-------- Source document --------

Could they be associated with Mediterranean travelers who sailed to India from the Red sea via the Hippalos trade winds ? This maritime trade was very well organized, from second century BCE onwards, as the remains at Arikamedu testify. But as the Roman historian Pliny says, at least 120 ships had made the journey before this time. Could the sarcophagi be part of a trans-oceanic maritime trade from much earlier times? The burials are not on the coast but cluster on the foothills of the ghats, the mountain range that runs parallel to the western peninsular. Mortimer Wheeler, an archaeologist of an earlier generation, opined that there was an association between these megalithic burials and powerful rivers that may have benefited from management systems of a kind familiar from Mesopotamia and Egypt.

Of course what springs to mind would be the celebrated journey of Queen Hatshepsut to Punt, a destination whose precise destination is the subject of several theories but which mostly assumed to be somewhere on the African subcontinent. One of the many possibilities revealed by these finds in India, is that her or at least one of her emissaries, could have met agents from India?

-------- Dataset entries --------

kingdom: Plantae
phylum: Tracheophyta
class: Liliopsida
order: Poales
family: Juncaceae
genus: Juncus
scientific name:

--------
-------- Dataset entries --------

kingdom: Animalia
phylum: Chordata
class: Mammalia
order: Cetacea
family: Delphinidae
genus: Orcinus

--------

**Aim of the task**
Copy out the full passage about the Indian sarcophagi and early sea trade, word for word.

**Answer to the exercise**
Could they be associated with Mediterranean travelers who sailed to India from the Red sea via the Hippalos trade winds ? This maritime trade was very well organized, from second century BCE onwards, as the remains at Arikamedu testify. But as the Roman historian Pliny says, at least 120 ships had made the journey before this time. Could the sarcophagi be part of a trans-oceanic maritime trade from much earlier times? The burials are not on the coast but cluster on the foothills of the ghats, the mountain range that runs parallel to the western peninsular. Mortimer Wheeler, an archaeologist of an earlier generation, opined that there was an association between these megalithic burials and powerful rivers that may have benefited from management systems of a kind familiar from Mesopotamia and Egypt.

Of course what springs to mind would be the celebrated journey of Queen Hatshepsut to Punt, a destination whose precise destination is the subject of several theories but which mostly assumed to be somewhere on the African subcontinent. One of the many possibilities revealed by these finds in India, is that her or at least one of her emissaries, could have met agents from India?